6:52 pm on Apr 26, 2004 (gmt 0)

10+ Year Member



what principles constitutes a good HCI design?

bcolflesh

6:56 pm on Apr 26, 2004 (gmt 0)

Wilma

6:59 am on Apr 27, 2004 (gmt 0)

10+ Year Member



Also relevant, the Blinks Interface Design Rules:
  1. People do what people are good at, such as observation and planning, determining what is important, and making decisions.
  2. The technology does what it is good at, such as repetition and routine.
  3. Neither people nor technology are forced to do what the other does better.
  4. Your limiting factor is nearly always quality human attention -- the kind that can notice what's really important and make good decisions -- not computrons. Therefore, the technology diverts human attention toward what it is best at and most relevant for, and away from distractions. (This article [managingwholes.com] has some examples.)

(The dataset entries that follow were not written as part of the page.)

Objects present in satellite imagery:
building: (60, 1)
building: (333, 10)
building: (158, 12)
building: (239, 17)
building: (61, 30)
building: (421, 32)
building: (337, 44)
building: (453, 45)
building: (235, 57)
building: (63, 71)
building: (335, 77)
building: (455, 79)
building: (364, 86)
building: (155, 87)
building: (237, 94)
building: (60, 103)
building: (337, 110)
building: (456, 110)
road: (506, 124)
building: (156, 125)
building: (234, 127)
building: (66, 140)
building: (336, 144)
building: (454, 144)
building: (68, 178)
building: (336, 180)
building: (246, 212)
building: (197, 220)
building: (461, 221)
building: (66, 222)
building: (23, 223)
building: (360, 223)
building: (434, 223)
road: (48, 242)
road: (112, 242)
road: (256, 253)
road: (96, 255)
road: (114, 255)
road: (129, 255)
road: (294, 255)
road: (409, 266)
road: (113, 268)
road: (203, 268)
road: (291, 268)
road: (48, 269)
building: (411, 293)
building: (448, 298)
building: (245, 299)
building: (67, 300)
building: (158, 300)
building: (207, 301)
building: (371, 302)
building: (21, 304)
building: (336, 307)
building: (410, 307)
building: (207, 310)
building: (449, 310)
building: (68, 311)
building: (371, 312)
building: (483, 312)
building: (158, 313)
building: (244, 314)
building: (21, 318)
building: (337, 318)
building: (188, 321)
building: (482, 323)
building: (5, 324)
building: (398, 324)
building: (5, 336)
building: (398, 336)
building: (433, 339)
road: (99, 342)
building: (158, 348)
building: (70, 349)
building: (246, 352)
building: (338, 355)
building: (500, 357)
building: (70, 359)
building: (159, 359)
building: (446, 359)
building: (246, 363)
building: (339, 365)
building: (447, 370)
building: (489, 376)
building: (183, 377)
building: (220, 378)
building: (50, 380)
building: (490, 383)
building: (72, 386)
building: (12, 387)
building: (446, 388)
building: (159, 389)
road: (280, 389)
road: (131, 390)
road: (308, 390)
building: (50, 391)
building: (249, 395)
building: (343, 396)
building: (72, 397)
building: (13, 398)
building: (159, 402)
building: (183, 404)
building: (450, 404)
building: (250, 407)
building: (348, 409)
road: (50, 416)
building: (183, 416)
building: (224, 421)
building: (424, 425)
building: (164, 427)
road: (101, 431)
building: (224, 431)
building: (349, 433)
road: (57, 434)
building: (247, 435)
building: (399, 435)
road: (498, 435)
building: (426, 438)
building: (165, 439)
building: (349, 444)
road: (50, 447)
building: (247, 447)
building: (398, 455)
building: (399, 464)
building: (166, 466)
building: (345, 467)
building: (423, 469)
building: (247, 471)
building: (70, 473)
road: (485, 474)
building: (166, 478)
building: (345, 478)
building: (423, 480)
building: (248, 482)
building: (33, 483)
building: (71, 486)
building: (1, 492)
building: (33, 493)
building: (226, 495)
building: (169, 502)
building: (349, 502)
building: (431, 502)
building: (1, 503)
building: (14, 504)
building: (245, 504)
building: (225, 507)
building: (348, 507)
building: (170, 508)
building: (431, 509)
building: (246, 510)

Unfortunately, computers are designed almost completely backwards from a Blinks Rules perspective. Because the original computers were so short on memory, humans ended up managing file systems and backups -- something computers are much better at doing. Meanwhile, conventions in programming impose canned decisions on users, despite computers' notorious inability to make good ones. (Example: programs that automatically substitute characters when pasting in from another program, or fonts when opening a file on a computer with those fonts missing; the canned decisions are almost always atrocious.)

IMO computer design is so thoroughly, relentlessly, consistently backward to good usability that computers will have to get redesigned from the ground up before we even begin to approach systems that are actually "user-friendly". I've been using computers since 1978, owned Macs since 1987, and I have yet to encounter a computer that does better than "less user-hostile than the alternatives".